The animal life must also be tough and in fact many animals leave during the winter months. Caribou migrate south to the taiga (learn taiga biome animals). Birds migrate even further, leaving winter behind if they can. They return because of the abundant insect life that flourishes in the short summers and provides food for the nesting birds. Beneath the soil and in the tiny trees are numerous insect species. Earthworms cannot survive here but there are a multitude of springtails (Insecta: Collembola), mites and nematodes to do the work of making soil and breaking down dead organic matter. Its a slow process in the cold conditions but it does occur. The invertebrates that live here have to survive being frozen for the long months of winter and then live quickly in the short spring, summer and autumn, before it all freezes over again.

Above ground, flies and mosquitoes also flourish in the snowy meltwaters that pool in depressions. These insects can make life quite uncomfortable in the summer and many eskimos actually prefer winter because of them. Great clouds of insects pester the returning caribou herds and other animals that roam the summer tundra. Musk ox herds flourish there and are one of the few animals to remain during the winter. They and the caribou can survive because the tundra is actually a kind of desert. Very little rain falls in the summer and snow falls are sparse in the winter as it is actually too cold to snow for much of the time. This means that the musk ox and caribou can dig down through the thin snow cover to the frozen vegetation to get a feed. Heavy snows can be disastrous for these animals.

Lemmings also survive all year in this environment, but they do so by hibernating in the winter. Their predators, arctic foxes survive here too as do polar bears. Polar bears hibernate in the coldest months but go out on the ice during the early and late winter months where they hunt seals and walrus. The versatile arctic foxes follow the bears and subsist on the remains of their hunts or even their feces when times are tough. In the spring, when the pack ice breaks up, they both return to shore, where polar bears can hunt other prey such as the returning caribou and the foxes can breed and feed on snowshoe hares, lemmings and voles.

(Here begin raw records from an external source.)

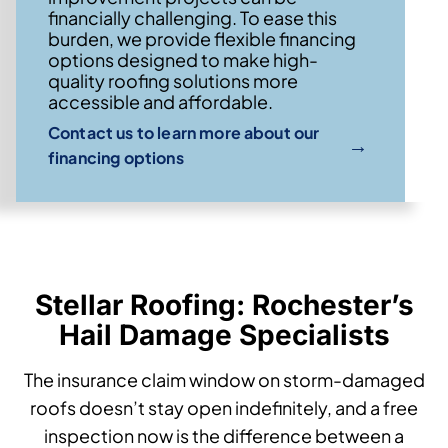
financially challenging. To ease this
burden, we provide flexible financing
options designed to make high-
quality roofing solutions more
accessible and affordable.
Contact us to learn more about our
→
financing options
Stellar Roofing: Rochester’s
Hail Damage Specialists
The insurance claim window on storm-damaged
roofs doesn’t stay open indefinitely, and a free
inspection now is the difference between a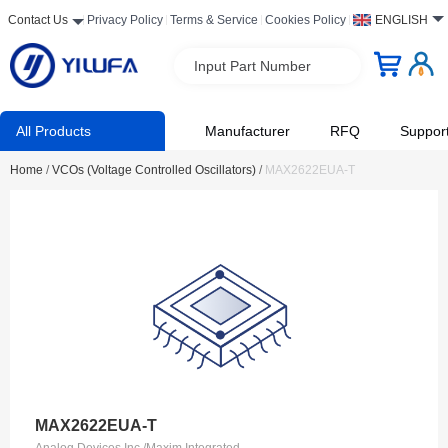
Contact Us
Privacy Policy
Terms & Service
Cookies Policy
ENGLISH
Input Part Number
All Products
Manufacturer
RFQ
Suppor
Home
/
VCOs (Voltage Controlled Oscillators)
/
MAX2622EUA-T
MAX2622EUA-T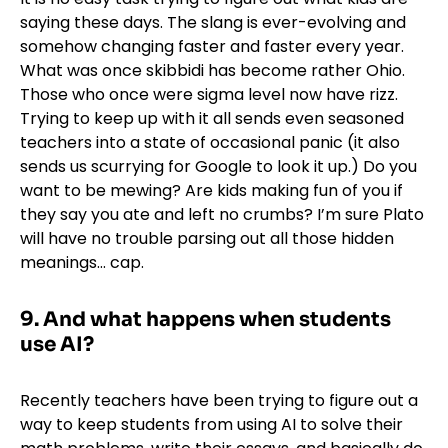
saying these days. The slang is ever-evolving and
somehow changing faster and faster every year.
What was once skibbidi has become rather Ohio.
Those who once were sigma level now have rizz.
Trying to keep up with it all sends even seasoned
teachers into a state of occasional panic (it also
sends us scurrying for Google to look it up.) Do you
want to be mewing? Are kids making fun of you if
they say you ate and left no crumbs? I’m sure Plato
will have no trouble parsing out all those hidden
meanings… cap.
9.
And what happens when students
use AI?
Recently teachers have been trying to figure out a
way to keep students from using AI to solve their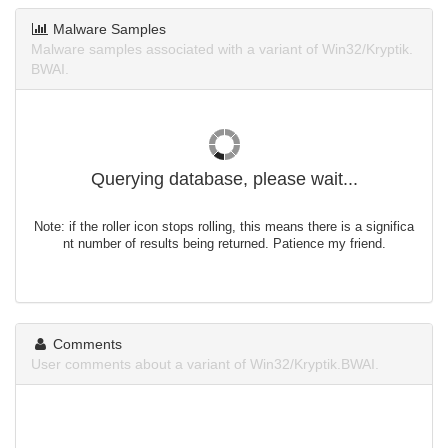
Malware Samples
Malware samples associated with a variant of Win32/Kryptik.
BWAI.
Querying database, please wait...
Note: if the roller icon stops rolling, this means there is a significa
nt number of results being returned. Patience my friend.
Comments
User comments about a variant of Win32/Kryptik.BWAI.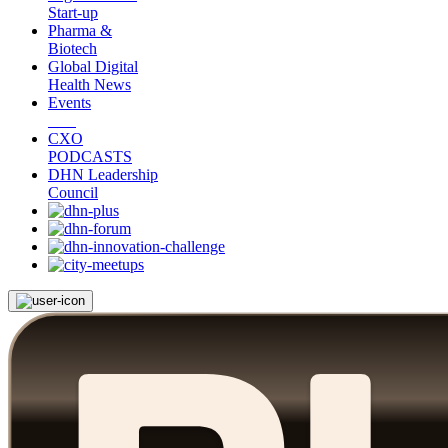
Start-up
Pharma &
Biotech
Global Digital
Health News
Events
CXO
PODCASTS
DHN Leadership
Council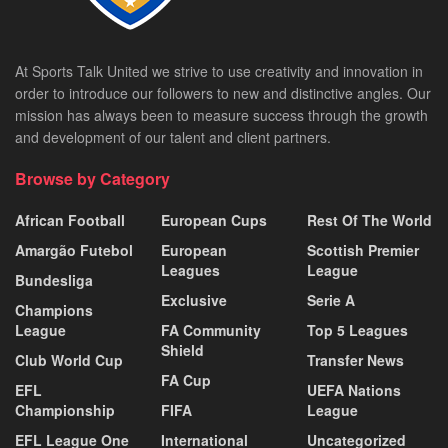
At Sports Talk United we strive to use creativity and innovation in
order to introduce our followers to new and distinctive angles. Our
mission has always been to measure success through the growth
and development of our talent and client partners.
Browse by Category
African Football
European Cups
Rest Of The World
Amargão Futebol
European
Scottish Premier
Leagues
League
Bundesliga
Exclusive
Serie A
Champions
League
FA Community
Top 5 Leagues
Shield
Club World Cup
Transfer News
FA Cup
EFL
UEFA Nations
Championship
FIFA
League
EFL League One
International
Uncategorized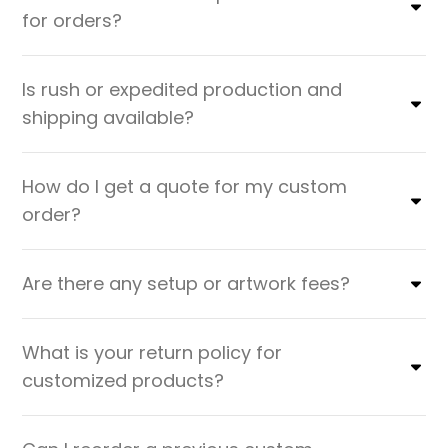
for orders?
Is rush or expedited production and
shipping available?
How do I get a quote for my custom
order?
Are there any setup or artwork fees?
What is your return policy for
customized products?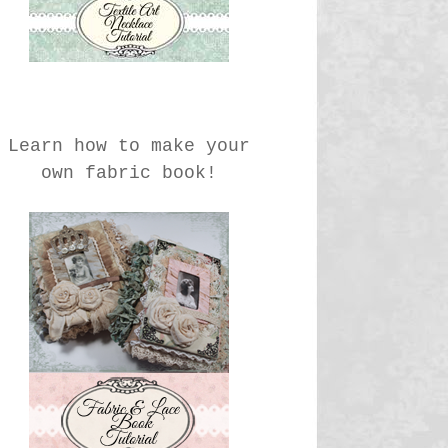
Learn how to make your
own fabric book!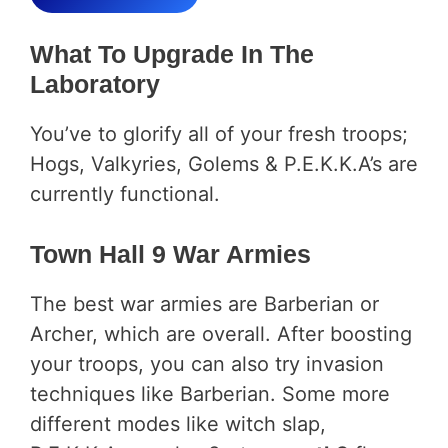
What To Upgrade In The
Laboratory
You’ve to glorify all of your fresh troops;
Hogs, Valkyries, Golems & P.E.K.K.A’s are
currently functional.
Town Hall 9 War Armies
The best war armies are Barberian or
Archer, which are overall. After boosting
your troops, you can also try invasion
techniques like Barberian. Some more
different modes like witch slap,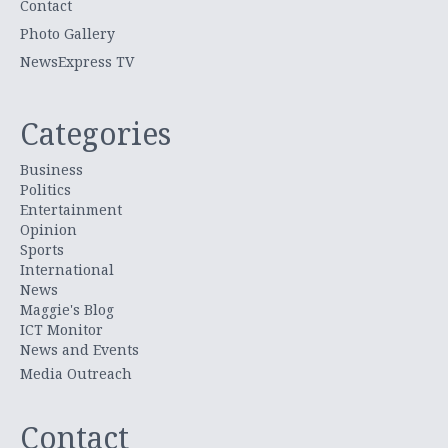
Contact
Photo Gallery
NewsExpress TV
Categories
Business
Politics
Entertainment
Opinion
Sports
International
News
Maggie's Blog
ICT Monitor
News and Events
Media Outreach
Contact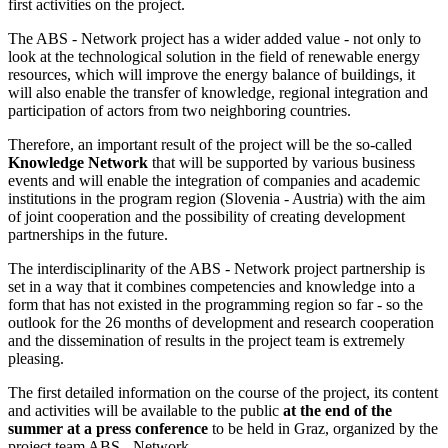
first activities on the project.
The ABS - Network project has a wider added value - not only to
look at the technological solution in the field of renewable energy
resources, which will improve the energy balance of buildings, it
will also enable the transfer of knowledge, regional integration and
participation of actors from two neighboring countries.
Therefore, an important result of the project will be the so-called
Knowledge Network
that will be supported by various business
events and will enable the integration of companies and academic
institutions in the program region (Slovenia - Austria) with the aim
of joint cooperation and the possibility of creating development
partnerships in the future.
The interdisciplinarity of the ABS - Network project partnership is
set in a way that it combines competencies and knowledge into a
form that has not existed in the programming region so far - so the
outlook for the 26 months of development and research cooperation
and the dissemination of results in the project team is extremely
pleasing.
The first detailed information on the course of the project, its content
and activities will be available to the public
at the end of the
summer at a press conference
to be held in Graz, organized by the
project team ABS - Network.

The tundra is a harsh environment and yet it flourishes with life and humans have adapted to live there. Eskimos not only survived there but in their legends they said that they were given this wonderful land by a God that favored them over other men. For the most part their diet was meat but in the short summers, blueberries grow on the tundra. Eskimo ice cream was made from whale fat mixed with these delicious berries. When the pack ice retreated, whales, walruses and seals provided a bountiful harvest. There were no trees large enough to build houses, but whale bones and walrus hides could be turned into shelter and driftwood was highly prized. Eskimo hunters made walrus-hide canoes with waterproof knots for hunting whales and in winter, an eskimo hunter could stand motionless for hours in thirty below temperatures at the air hole of a seal, waiting for its return, in order to provide food for the hunter’s family. It is an environment that would kill most of us quickly but Eskimos and Siberians thrived there for thousands of years.

The tundra biome is an important part of the world’s biosphere and is one of the truly wild places left on earth. It is living proof of just how tough and persistent life is to survive and flourish in this extreme biome.